* [Passage shown]:
EP2 is a 2006 bastard pop EP by The Kleptones. This is the second in a series of three EPs that were released in the three weeks preceding the release of the double album, 24 Hours.

The first track of this EP is included on the album, 24 Hours, although the audio clips sampled are not the same. The remaining tracks are B-sides, which are no longer obtainable on the official site of The Kleptones.

Track listing
"11:00 - C.A.E" – 4:09
Samples - The Clash - Rock the Casbah
Samples - David Bowie - It Ain't Easy
"Eyesight To The Killer – 5:14
Samples - Wesley Willis
"Rock music pays off. Rock music takes me on a joyride. Rock music keeps me off the hell city bus. Rock music will always look out for me. But I will not let my tortured profanity shoot it down."

* [Stored data]:
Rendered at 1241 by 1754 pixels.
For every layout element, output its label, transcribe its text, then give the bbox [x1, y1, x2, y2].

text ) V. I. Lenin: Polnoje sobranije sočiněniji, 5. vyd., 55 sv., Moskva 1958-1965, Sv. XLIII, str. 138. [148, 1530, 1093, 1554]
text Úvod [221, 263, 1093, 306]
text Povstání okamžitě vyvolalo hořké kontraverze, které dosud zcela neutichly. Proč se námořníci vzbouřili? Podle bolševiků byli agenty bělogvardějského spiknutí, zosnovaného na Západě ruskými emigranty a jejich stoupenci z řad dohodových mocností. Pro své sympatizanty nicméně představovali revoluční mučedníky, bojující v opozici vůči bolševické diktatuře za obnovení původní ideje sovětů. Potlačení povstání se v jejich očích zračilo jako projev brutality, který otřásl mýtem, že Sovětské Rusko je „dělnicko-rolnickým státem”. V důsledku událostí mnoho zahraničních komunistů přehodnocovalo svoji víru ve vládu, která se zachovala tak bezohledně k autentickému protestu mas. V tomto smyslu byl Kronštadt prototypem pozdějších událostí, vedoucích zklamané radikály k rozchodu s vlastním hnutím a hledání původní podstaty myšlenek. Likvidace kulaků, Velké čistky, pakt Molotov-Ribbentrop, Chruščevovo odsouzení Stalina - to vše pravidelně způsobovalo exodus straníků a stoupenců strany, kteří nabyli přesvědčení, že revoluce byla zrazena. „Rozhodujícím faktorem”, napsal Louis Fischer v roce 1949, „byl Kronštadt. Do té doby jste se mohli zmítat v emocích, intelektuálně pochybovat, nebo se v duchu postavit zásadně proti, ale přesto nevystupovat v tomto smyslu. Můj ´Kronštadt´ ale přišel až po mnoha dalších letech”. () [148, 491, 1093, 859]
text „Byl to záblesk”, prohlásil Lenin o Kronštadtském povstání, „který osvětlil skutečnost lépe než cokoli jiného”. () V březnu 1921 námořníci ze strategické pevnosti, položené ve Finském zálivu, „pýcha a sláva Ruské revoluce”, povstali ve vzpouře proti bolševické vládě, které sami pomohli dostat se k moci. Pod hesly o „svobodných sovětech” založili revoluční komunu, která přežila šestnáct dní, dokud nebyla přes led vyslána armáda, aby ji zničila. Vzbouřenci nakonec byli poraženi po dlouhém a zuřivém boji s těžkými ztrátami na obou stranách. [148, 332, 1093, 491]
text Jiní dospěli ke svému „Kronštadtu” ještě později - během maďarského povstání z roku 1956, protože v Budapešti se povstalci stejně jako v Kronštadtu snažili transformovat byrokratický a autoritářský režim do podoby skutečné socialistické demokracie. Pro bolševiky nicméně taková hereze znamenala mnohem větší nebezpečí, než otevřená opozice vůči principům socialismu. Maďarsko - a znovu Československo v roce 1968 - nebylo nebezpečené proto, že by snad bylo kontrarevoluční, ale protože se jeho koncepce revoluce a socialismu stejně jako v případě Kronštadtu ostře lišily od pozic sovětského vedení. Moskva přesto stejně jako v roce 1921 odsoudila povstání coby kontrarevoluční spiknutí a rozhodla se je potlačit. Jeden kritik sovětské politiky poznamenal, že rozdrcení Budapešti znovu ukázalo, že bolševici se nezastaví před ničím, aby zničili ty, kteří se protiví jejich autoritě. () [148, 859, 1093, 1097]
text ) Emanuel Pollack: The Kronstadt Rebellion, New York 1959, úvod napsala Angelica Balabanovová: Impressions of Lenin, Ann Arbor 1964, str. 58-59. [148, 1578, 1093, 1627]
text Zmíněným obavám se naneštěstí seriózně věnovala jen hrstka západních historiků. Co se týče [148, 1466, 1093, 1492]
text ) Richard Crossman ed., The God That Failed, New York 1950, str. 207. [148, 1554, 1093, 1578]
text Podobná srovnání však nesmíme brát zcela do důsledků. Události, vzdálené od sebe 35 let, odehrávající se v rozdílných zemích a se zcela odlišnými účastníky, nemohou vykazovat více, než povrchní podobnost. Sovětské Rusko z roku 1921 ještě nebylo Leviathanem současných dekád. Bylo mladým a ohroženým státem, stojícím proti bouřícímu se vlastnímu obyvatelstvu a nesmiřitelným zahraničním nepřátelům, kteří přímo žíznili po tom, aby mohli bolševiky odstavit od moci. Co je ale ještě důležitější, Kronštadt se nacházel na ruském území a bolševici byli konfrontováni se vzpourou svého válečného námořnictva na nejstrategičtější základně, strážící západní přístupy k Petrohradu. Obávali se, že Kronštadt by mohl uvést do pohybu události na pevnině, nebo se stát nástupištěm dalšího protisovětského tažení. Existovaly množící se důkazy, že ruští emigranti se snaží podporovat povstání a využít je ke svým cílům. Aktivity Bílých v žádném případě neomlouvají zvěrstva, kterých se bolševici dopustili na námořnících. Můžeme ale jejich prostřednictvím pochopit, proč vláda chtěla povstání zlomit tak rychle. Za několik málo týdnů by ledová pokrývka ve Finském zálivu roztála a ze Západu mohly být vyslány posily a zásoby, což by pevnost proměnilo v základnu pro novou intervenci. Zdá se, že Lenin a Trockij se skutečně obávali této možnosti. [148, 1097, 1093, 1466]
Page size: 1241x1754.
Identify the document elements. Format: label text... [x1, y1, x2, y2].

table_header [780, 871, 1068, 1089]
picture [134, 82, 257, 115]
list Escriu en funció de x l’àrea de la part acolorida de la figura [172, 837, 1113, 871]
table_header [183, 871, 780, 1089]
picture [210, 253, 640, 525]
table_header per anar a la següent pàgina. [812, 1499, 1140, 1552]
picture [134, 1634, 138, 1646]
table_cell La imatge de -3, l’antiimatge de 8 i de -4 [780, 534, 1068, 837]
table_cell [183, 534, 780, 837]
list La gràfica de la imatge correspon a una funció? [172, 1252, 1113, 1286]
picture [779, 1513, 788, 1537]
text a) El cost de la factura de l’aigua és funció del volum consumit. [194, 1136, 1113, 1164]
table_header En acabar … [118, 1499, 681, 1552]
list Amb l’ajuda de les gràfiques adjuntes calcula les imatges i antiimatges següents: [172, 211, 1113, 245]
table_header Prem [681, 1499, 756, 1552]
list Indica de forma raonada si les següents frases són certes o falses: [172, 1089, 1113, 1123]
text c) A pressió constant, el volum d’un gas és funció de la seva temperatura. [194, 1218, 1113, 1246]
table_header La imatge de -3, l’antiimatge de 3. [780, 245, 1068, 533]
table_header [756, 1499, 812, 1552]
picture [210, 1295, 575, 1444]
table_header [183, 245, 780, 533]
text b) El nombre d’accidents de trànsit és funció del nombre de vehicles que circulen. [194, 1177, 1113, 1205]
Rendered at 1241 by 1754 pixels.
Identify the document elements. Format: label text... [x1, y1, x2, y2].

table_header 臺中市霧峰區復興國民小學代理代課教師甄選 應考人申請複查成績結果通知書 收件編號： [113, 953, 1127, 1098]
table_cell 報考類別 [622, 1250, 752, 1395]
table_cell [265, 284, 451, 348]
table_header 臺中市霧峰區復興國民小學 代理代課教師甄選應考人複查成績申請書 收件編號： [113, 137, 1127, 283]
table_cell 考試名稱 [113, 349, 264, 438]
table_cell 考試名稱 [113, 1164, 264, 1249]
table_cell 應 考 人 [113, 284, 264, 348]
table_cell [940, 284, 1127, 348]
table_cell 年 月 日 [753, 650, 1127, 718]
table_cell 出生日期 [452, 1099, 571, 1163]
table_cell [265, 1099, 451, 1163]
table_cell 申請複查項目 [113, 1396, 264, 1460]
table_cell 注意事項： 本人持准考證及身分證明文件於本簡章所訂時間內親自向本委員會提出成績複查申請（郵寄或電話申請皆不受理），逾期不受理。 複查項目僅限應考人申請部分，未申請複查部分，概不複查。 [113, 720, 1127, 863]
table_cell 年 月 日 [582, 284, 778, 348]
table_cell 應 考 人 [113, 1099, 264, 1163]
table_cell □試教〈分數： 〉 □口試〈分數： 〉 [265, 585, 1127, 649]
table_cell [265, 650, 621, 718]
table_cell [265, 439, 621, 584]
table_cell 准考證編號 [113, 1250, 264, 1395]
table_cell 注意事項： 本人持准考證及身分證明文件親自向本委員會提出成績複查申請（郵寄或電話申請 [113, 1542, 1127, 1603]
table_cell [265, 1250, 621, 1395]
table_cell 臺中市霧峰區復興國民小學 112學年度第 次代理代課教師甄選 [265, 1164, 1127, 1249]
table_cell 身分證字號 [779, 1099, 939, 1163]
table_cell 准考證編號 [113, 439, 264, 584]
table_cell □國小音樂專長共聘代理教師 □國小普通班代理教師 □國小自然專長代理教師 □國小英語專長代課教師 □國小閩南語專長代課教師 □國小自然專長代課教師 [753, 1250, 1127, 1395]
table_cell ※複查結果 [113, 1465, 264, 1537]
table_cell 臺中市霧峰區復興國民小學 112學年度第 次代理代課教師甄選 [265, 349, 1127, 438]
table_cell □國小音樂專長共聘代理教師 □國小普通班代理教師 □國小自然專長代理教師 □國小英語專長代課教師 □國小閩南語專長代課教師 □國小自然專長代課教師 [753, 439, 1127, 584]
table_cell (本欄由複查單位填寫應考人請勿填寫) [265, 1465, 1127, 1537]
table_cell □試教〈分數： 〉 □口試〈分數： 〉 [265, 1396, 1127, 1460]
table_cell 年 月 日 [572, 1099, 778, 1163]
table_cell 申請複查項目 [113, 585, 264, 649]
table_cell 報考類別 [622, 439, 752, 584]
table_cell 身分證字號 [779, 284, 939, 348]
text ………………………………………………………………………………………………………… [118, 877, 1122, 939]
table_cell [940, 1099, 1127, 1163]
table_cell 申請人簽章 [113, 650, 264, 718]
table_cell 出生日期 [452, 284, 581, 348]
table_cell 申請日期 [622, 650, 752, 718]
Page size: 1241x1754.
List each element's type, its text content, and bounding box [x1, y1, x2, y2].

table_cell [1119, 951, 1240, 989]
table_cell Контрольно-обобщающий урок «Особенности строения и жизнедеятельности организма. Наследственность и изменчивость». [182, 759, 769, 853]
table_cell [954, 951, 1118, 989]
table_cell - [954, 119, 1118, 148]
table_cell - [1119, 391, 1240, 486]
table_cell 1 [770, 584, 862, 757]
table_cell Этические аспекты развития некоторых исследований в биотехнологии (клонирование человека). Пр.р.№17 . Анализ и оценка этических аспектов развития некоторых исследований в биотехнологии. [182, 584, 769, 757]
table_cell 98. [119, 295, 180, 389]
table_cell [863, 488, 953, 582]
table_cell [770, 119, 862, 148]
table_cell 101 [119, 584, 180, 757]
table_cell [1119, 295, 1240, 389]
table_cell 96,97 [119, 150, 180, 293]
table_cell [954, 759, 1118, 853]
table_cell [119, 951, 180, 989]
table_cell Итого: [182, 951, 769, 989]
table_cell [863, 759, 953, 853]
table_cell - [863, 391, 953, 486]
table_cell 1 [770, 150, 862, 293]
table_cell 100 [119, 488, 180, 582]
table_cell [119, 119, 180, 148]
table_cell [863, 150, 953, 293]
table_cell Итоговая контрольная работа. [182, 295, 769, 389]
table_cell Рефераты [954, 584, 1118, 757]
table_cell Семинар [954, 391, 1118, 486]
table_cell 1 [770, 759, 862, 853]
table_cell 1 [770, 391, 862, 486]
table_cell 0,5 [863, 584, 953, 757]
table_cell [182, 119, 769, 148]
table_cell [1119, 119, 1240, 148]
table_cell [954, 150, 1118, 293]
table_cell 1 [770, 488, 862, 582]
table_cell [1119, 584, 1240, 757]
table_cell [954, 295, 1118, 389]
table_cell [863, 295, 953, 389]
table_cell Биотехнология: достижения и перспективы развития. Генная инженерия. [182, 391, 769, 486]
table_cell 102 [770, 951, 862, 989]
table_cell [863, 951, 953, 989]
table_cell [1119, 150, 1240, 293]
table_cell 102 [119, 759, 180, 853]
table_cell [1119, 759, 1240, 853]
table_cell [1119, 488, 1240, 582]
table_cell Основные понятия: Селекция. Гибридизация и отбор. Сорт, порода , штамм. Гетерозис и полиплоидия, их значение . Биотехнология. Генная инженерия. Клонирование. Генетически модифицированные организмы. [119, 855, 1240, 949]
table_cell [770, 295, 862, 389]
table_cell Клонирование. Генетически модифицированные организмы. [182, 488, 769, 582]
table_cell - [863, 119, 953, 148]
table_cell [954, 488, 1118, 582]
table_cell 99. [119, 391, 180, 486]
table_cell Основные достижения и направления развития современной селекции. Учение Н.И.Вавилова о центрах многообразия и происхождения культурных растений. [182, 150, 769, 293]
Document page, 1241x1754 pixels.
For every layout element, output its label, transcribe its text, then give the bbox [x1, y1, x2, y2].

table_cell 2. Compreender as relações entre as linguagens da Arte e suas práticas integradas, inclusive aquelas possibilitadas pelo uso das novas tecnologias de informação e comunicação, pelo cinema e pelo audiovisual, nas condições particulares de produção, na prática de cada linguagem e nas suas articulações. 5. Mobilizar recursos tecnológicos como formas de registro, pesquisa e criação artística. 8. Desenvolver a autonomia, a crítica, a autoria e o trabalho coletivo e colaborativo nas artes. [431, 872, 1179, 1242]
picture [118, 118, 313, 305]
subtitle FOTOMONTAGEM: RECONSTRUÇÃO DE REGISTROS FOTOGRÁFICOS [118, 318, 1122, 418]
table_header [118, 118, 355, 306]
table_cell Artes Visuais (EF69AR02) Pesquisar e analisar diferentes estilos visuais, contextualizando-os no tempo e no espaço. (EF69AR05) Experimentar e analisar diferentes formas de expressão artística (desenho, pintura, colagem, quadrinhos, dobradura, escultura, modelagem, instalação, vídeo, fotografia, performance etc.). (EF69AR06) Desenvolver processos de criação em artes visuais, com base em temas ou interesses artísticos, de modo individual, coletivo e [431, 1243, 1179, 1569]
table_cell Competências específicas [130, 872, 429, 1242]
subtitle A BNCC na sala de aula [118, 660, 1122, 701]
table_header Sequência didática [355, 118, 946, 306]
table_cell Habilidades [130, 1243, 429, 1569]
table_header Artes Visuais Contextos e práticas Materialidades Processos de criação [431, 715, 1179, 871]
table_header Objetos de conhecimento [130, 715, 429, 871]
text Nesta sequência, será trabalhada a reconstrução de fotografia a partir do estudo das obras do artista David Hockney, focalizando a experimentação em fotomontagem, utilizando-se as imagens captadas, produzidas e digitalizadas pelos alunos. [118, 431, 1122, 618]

* [Set of tasks]:
1. In the text about EP2, what are the words from "EP2 is a 2006" up to and including "of The Kleptones."? Copy them.
2. Answer these questions from the text about EP2:
(a) In what year was EP2 released?
(b) What is the name of the double album whose release the series of three EPs preceded?
(c) Which song by The Clash is listed as a sample on "11:00 - C.A.E"?

* [Answers]:
1.
EP2 is a 2006 bastard pop EP by The Kleptones. This is the second in a series of three EPs that were released in the three weeks preceding the release of the double album, 24 Hours.

The first track of this EP is included on the album, 24 Hours, although the audio clips sampled are not the same. The remaining tracks are B-sides, which are no longer obtainable on the official site of The Kleptones.

2.
(a) 2006
(b) 24 Hours
(c) Rock the Casbah